London, England (CNN) -- The origins of Cadbury can be traced to a grocery store opened by a young Quaker in the industrial city of Birmingham, central England, in 1824.
John Cadbury's religious faith meant that he disapproved of alcohol so he began selling tea and coffee as alternatives and began experimenting with formulas for drinking chocolate, using a pestle and mortar to break up the cocoa beans and adding ingredients such as treacle and starches.
Cadbury's experiments paid off. In 1831 he bought a factory and established himself as a drinking chocolate manufacturer. In 1847 his brother Benjamin joined the business and two years later the brothers started selling Cadbury's first solid chocolate.
John Cadbury retired in the early 1860s, handing control over to his sons, Richard and George. The brothers introduced novel cocoa-pressing methods from the Netherlands and also established the company's headquarters at Bournville, just outside Birmingham.
Reflecting the family's Quaker beliefs, by the end of the 19th century Bournville had been developed into a "model village" where workers were provided with affordable housing, pension schemes and medical care -- and alcohol was tightly restricted.
By the early 20th century chocolate manufacturers were trying to imitate the smooth taste of Swiss chocolate, which was made using condensed milk.
Cadbury launched its first milk chocolate bar in 1897 but the company's real breakthrough came with the launch of Dairy Milk in 1905 -- Cadbury's signature brand to this day. The bar was sold in large slabs divided into squares which could be broken down into penny bars.
By the 1920s Dairy Milk dominated the British confectionary market. Popular Dairy Milk-derived products included the Milk Tray variety box and the Flake and Crunchie bars. From 1920 Dairy Milk was sold in its now-distinctive purple packaging and a year later the distinctive Cadbury signature became the company's logo.
In 1969, Cadbury merged with drinks maker Schweppes with the new company expanding into the U.S. soft drinks market, still under the control of a succession of Cadbury scions.
In the UK, Cadbury's position as the country's favorite chocolate manufacturer -- and purveyor of Easter eggs -- remained unchallenged with products such as Creme Egg, Curly Wurly and Wispa joining the ranks of Cadbury classics.

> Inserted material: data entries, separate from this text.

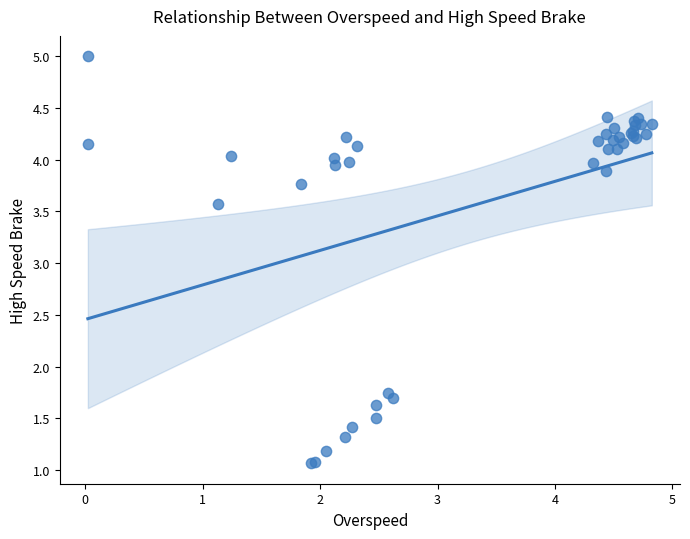

What Y value in the scatter plot is closest to 3?

3.6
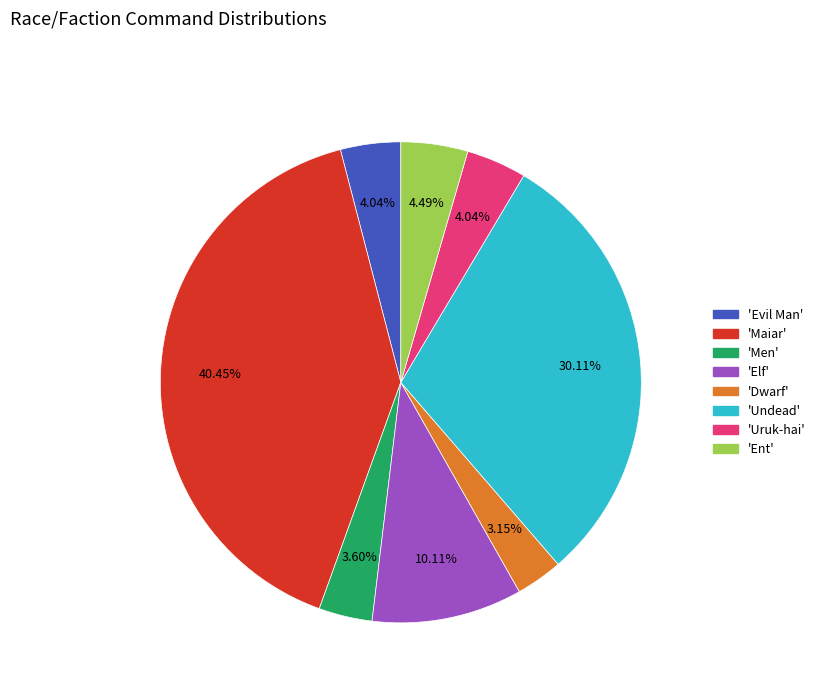

Does any single category account for the majority?

No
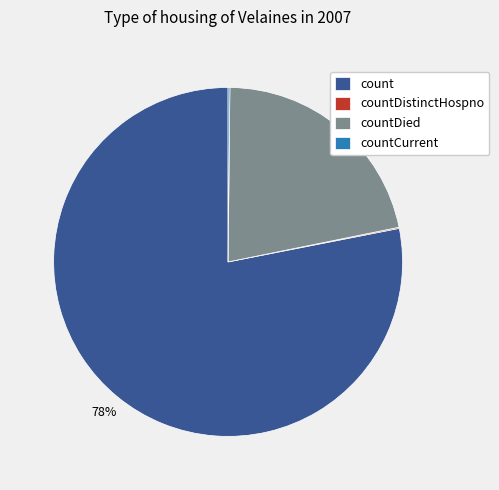

Which category has the biggest portion of the pie?

count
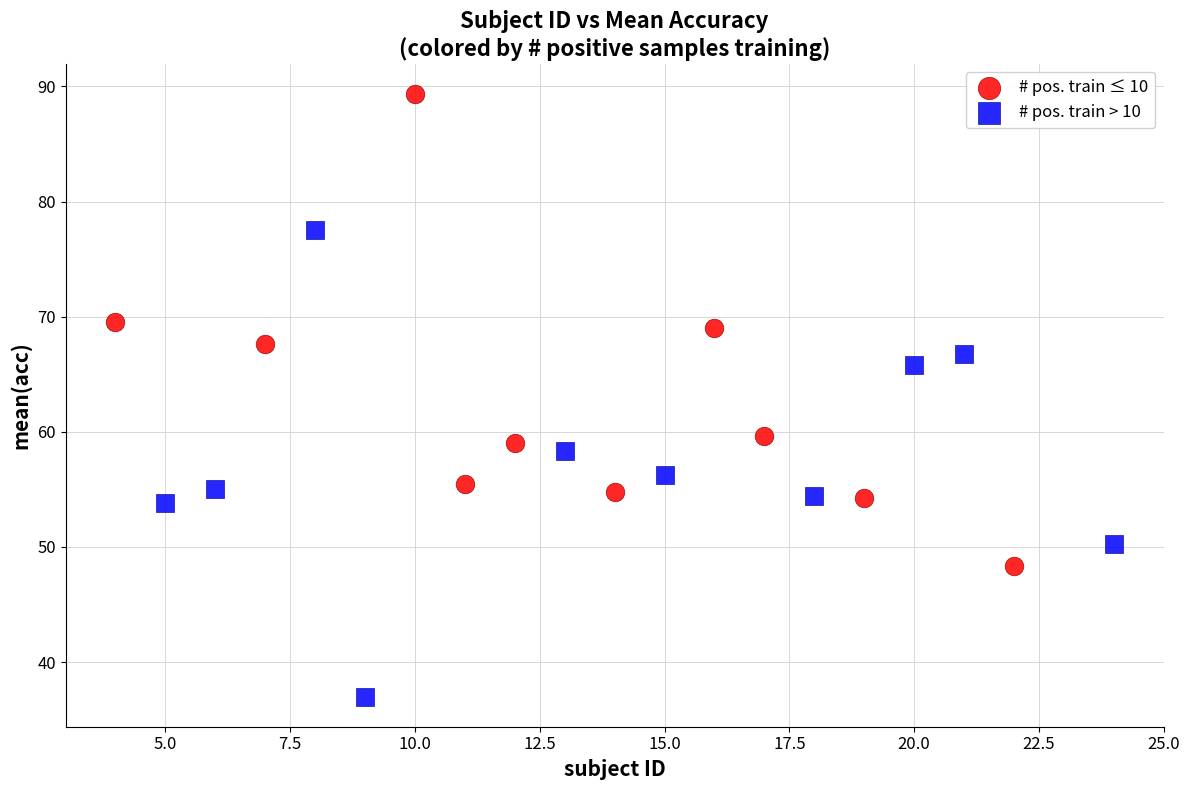

Which series contains the highest Y value?

# pos. train ≤ 10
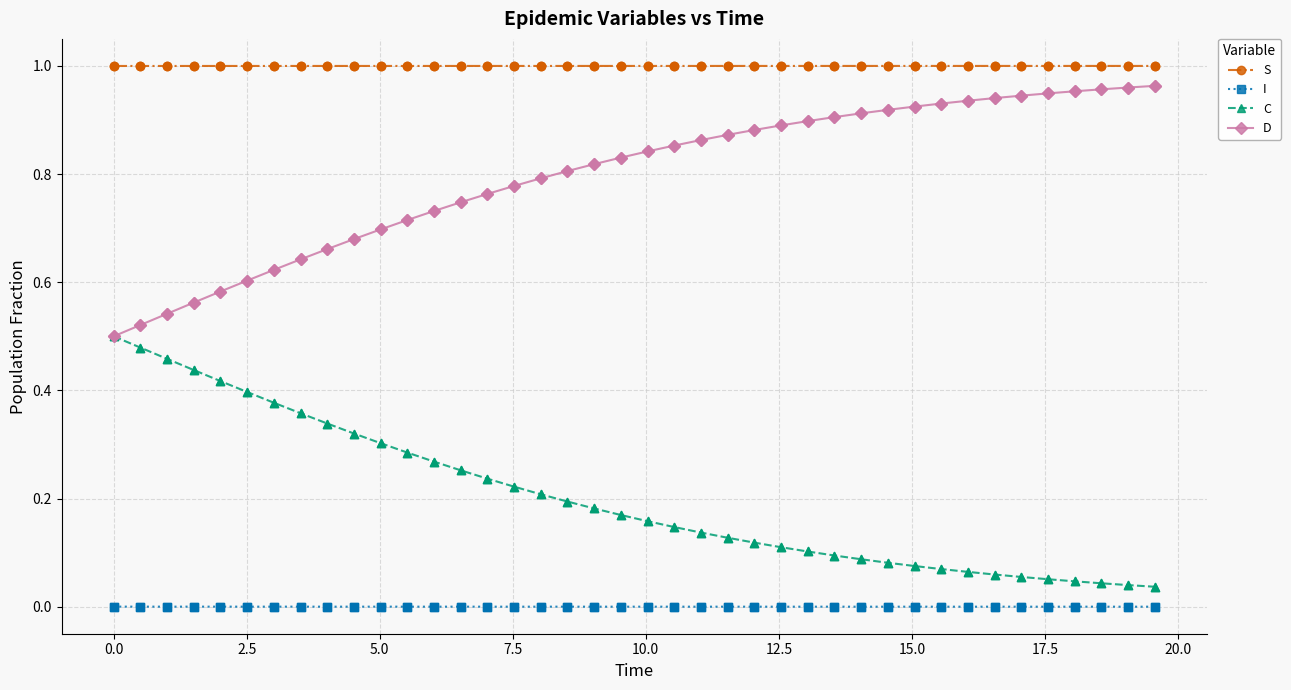

Which series has the largest total across all categories?

S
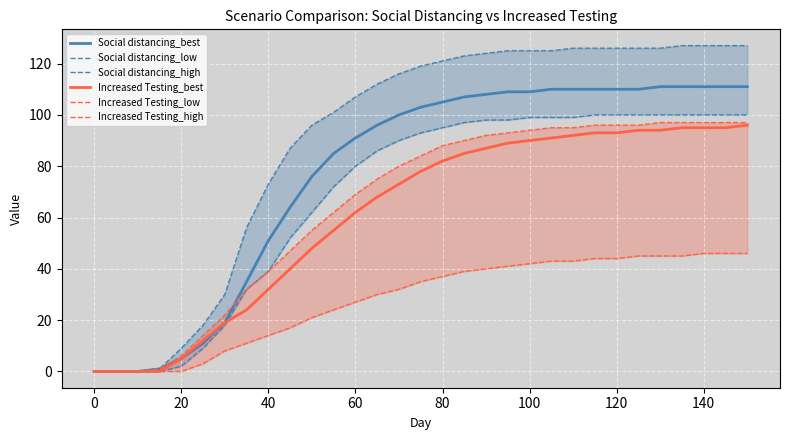

Is it true that Social distancing_best equals 170 at 20?

False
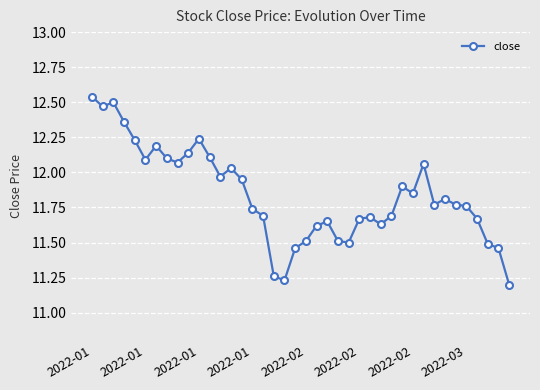

What is the difference between the maximum and minimum values?

1.3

Since the 1980s the company had sought to extend its reach overseas, becoming the world's biggest confectionary group when it bought the U.S. Adams chewing gum business in 2003 for $4.2 billion.
Cadbury and Schweppes demerged under shareholder pressure in 2008 but the company remains a global player, employing around 45,000 people in 60 countries, including around 5,700 staff at eight manufacturing sites in the UK and Ireland.
In September 2009, Cadbury became the subject of a surprise takeover bid launched by American food giant Kraft, prompting demonstrations among Cadbury employees and "Keep Cadbury British" campaigns backed by trade unions, lawmakers and British consumers.
Members of the Cadbury family, which had remained at the helm until the mid-1990s but no longer owned enough shares to determine the fate of the company, also called for Cadbury's independence to be defended.
Cadbury's board dismissed the initial approach and a sweetened $16.4 billion offer in November as "derisory." But on January 19 2010 the board said it had accepted an offer worth $21.8 billion and agreed to recommend the deal to shareholders.